Usually by this time of year school districts in Kansas know how much money they’re going to get for next year and they can spend the summer working on a detailed budget.
This is not any year.
The legislature is nowhere near passing a budget and last week a court held a hearing on a lawsuit that may toss out what lawmakers do anyway.
At that hearing Deputy Education Commissioner Dale Dennis, perhaps the leading expert on school finance in Kansas, testified that all school districts will lose some funding under block grants.
This leaves many Kansas districts in a lurch, including Louisburg, a district serving about 1,800 south on 69 Highway in Miami County.
We spoke to Superintendent Brian Biermann, in his first year as a superintendent, about the uncertainty and how the new block grant funding is effecting his district.
What's the biggest concern for you about block grant funding?
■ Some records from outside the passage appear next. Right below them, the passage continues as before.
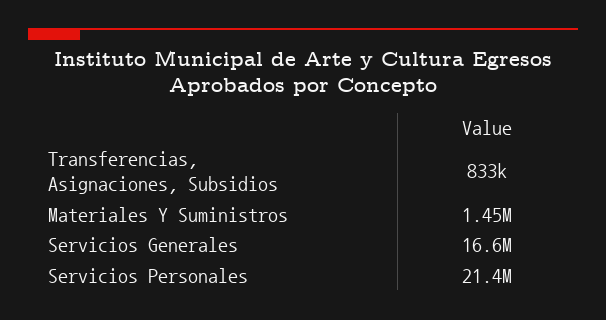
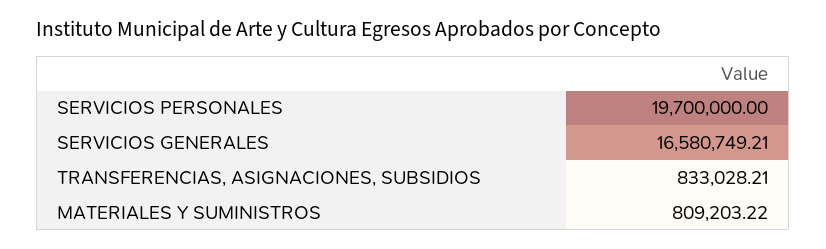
  {
    "Transferencias, Asignaciones, Subsidios": 833028.21,
-   "Materiales Y Suministros": 1450000,
+   "Materiales Y Suministros": 809203.22,
    "Servicios Generales": 16580749.21,
-   "Servicios Personales": 21400000
+   "Servicios Personales": 19700000
  }

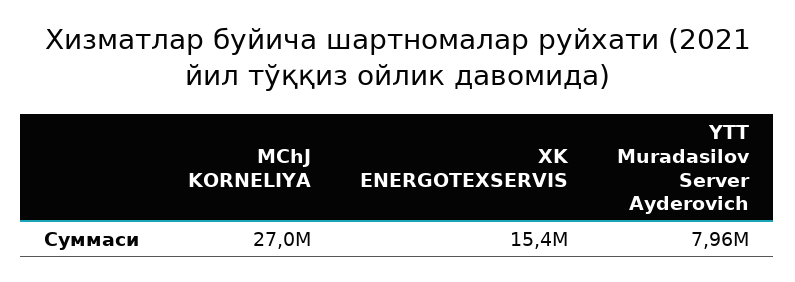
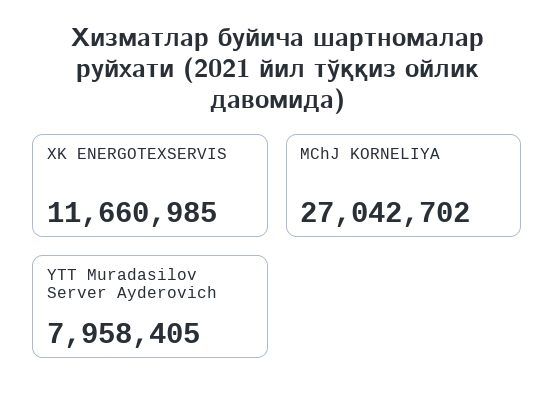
  {
    "MChJ KORNELIYA": 27042702,
-   "XK ENERGOTEXSERVIS": 15400000,
+   "XK ENERGOTEXSERVIS": 11660985,
    "YTT Muradasilov Server Ayderovich": 7958405
  }

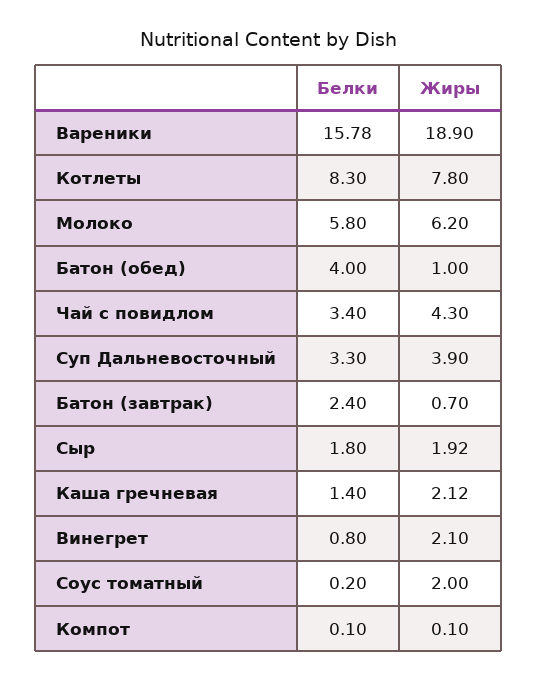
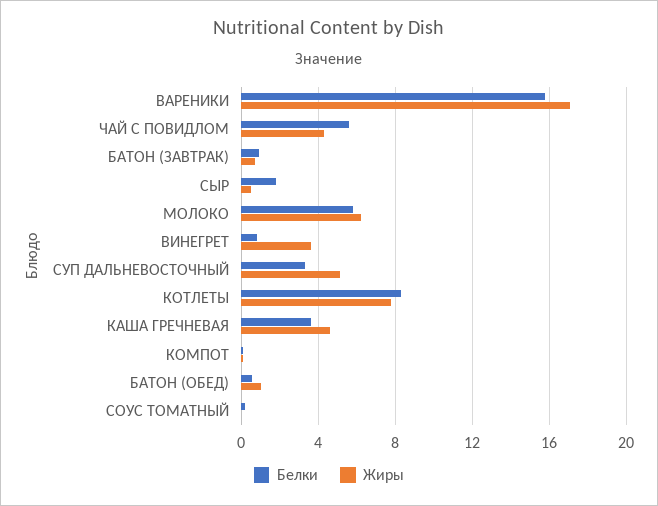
  {
    "Белки": {
      "Вареники": 15.78,
      "Котлеты": 8.3,
      "Молоко": 5.8,
-     "Батон (обед)": 4,
+     "Батон (обед)": 0.5,
-     "Чай с повидлом": 3.4,
+     "Чай с повидлом": 5.5,
      "Суп Дальневосточный": 3.3,
-     "Батон (завтрак)": 2.4,
+     "Батон (завтрак)": 1,
      "Сыр": 1.8,
-     "Каша гречневая": 1.4,
+     "Каша гречневая": 3.5,
      "Винегрет": 0.8,
      "Соус томатный": 0.2,
      "Компот": 0.1
    },
    "Жиры": {
-     "Вареники": 18.9,
+     "Вареники": 17,
      "Котлеты": 7.8,
      "Молоко": 6.2,
      "Батон (обед)": 1,
      "Чай с повидлом": 4.3,
-     "Суп Дальневосточный": 3.9,
+     "Суп Дальневосточный": 5,
      "Батон (завтрак)": 0.7,
-     "Сыр": 1.92,
+     "Сыр": 0.5,
-     "Каша гречневая": 2.12,
+     "Каша гречневая": 4.5,
-     "Винегрет": 2.1,
+     "Винегрет": 3.5,
-     "Соус томатный": 2,
+     "Соус томатный": 0,
      "Компот": 0.1
    }
  }

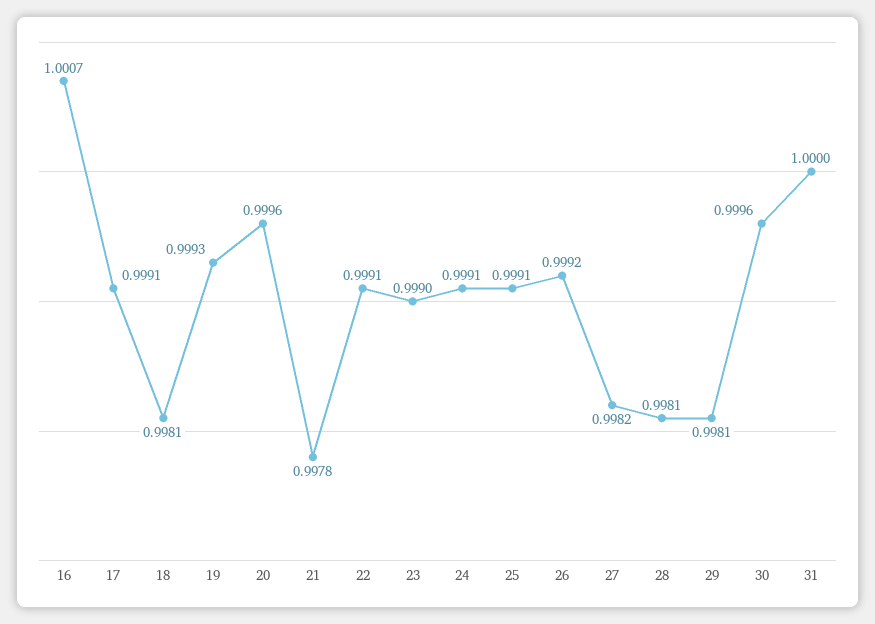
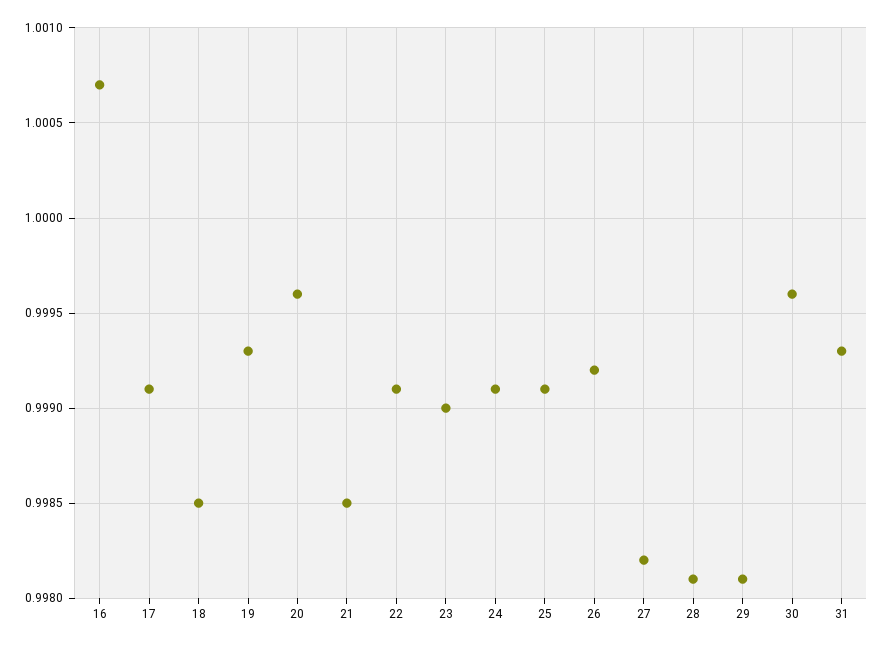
  {
    "16": 1.0007,
    "17": 0.9991,
-   "18": 0.9981,
+   "18": 0.9985,
    "19": 0.9993,
    "20": 0.9996,
-   "21": 0.9978,
+   "21": 0.9985,
    "22": 0.9991,
    "23": 0.999,
    "24": 0.9991,
    "25": 0.9991,
    "26": 0.9992,
    "27": 0.9982,
    "28": 0.9981,
    "29": 0.9981,
    "30": 0.9996,
-   "31": 1
+   "31": 0.9993
  }

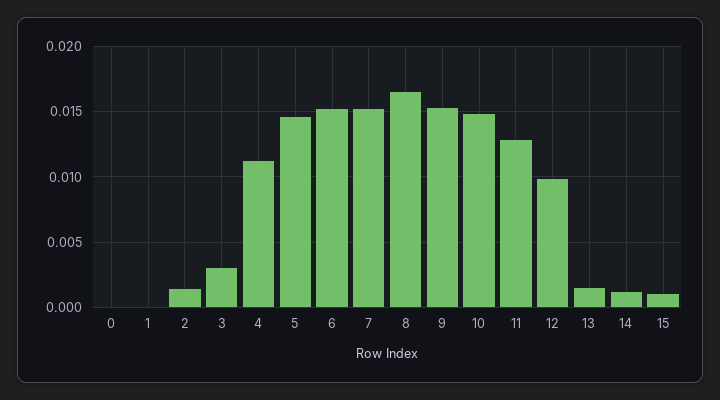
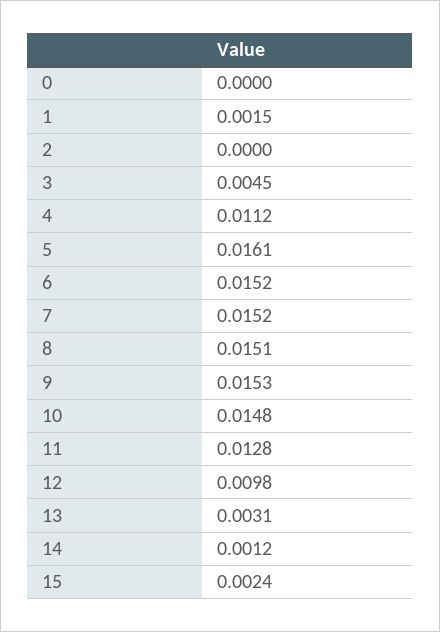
  {
    "0": 0,
-   "1": 0,
+   "1": 0.0015,
-   "2": 0.0015,
+   "2": 0,
-   "3": 0.003,
+   "3": 0.0045,
    "4": 0.0112,
-   "5": 0.0145,
+   "5": 0.0161,
    "6": 0.0152,
    "7": 0.0152,
-   "8": 0.0165,
+   "8": 0.0151,
    "9": 0.0153,
    "10": 0.0148,
    "11": 0.0128,
    "12": 0.0098,
-   "13": 0.0015,
+   "13": 0.0031,
    "14": 0.0012,
-   "15": 0.001
+   "15": 0.0024
  }

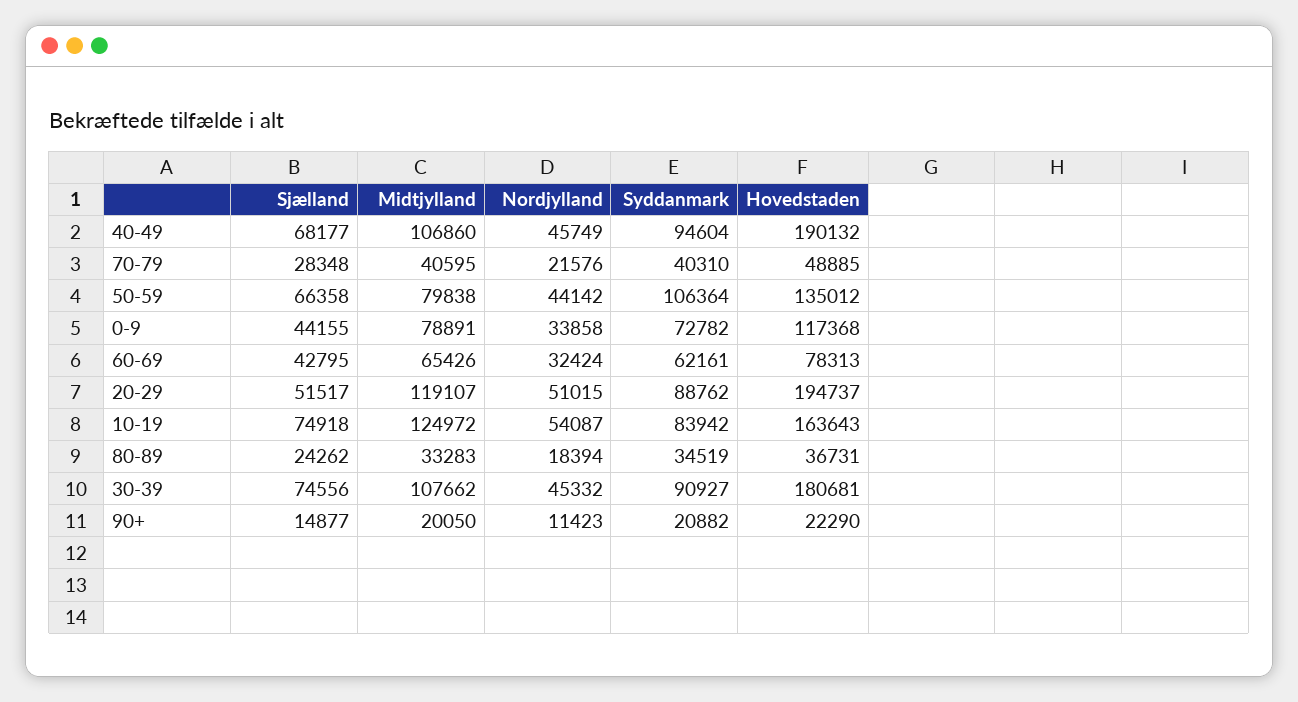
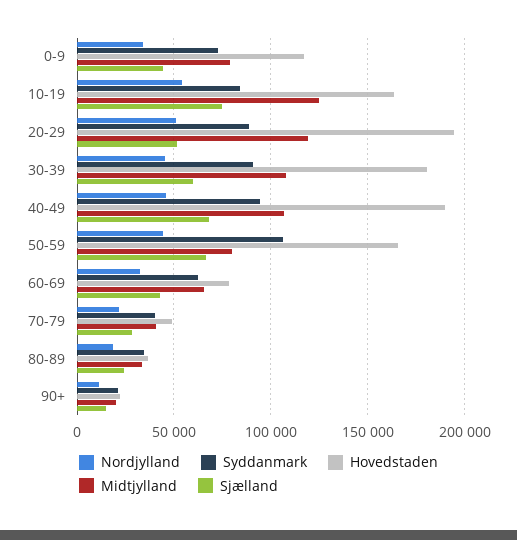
  {
    "Sjælland": {
      "40-49": 68177,
      "70-79": 28348,
      "50-59": 66358,
      "0-9": 44155,
      "60-69": 42795,
      "20-29": 51517,
      "10-19": 74918,
      "80-89": 24262,
-     "30-39": 74556,
+     "30-39": 60000,
      "90+": 14877
    },
    "Midtjylland": {
      "40-49": 106860,
      "70-79": 40595,
      "50-59": 79838,
      "0-9": 78891,
      "60-69": 65426,
      "20-29": 119107,
      "10-19": 124972,
      "80-89": 33283,
      "30-39": 107662,
      "90+": 20050
    },
    "Nordjylland": {
      "40-49": 45749,
      "70-79": 21576,
      "50-59": 44142,
      "0-9": 33858,
      "60-69": 32424,
      "20-29": 51015,
      "10-19": 54087,
      "80-89": 18394,
      "30-39": 45332,
      "90+": 11423
    },
    "Syddanmark": {
      "40-49": 94604,
      "70-79": 40310,
      "50-59": 106364,
      "0-9": 72782,
      "60-69": 62161,
      "20-29": 88762,
      "10-19": 83942,
      "80-89": 34519,
      "30-39": 90927,
      "90+": 20882
    },
    "Hovedstaden": {
      "40-49": 190132,
      "70-79": 48885,
-     "50-59": 135012,
+     "50-59": 165000,
      "0-9": 117368,
      "60-69": 78313,
      "20-29": 194737,
      "10-19": 163643,
      "80-89": 36731,
      "30-39": 180681,
      "90+": 22290
    }
  }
"The major for Louisburg, and I believe for many districts with the block grant because of the reduction of state aid, would be the potential that the mill rates for out local school districts are going to have to increase at the local level. And no one wants to do that. We want to be mindful of our taxpayers especially here in Louisburg. Our local community supports us a great deal."
So am I hearing you say that you're going to be able to get by without laying off teachers, without cutting programs because you've got room to raise the mill levy enough to keep yourself whole?
"Yes. So as we set the budget and look at that next year we're going to be mindful of a drastic hike. You know, local option supports transportation, technology, school supplies, text books, uniforms, utilities. Really the essentials, the backbone of school funding."
But it's fair to say that the next couple of years as you work through these block grants, and nobody knows what comes after that, it's going to be a little tight down there?
"It's been tight. We currently have a contingency fund, which in schools is like a savings account, of $153,466. That's very low. It probably should be three or four times that high. If we had a couple of back-to-back things go wrong. Yes we have insurance but many districts, Louisburg as well, have raised the deductibles to keep the premiums from going up. We have to pay $50,000 out of pocket to even have an insurance claim. Well, $50,000 is one-third of my contingency if something bad happens. And our good folks who work for us, from teachers to support staff to administrators, going into next year they haven't had a raise in four years. So there's some troubling things that, yes, keep me up at night and making me lose my hair quicker than I want to."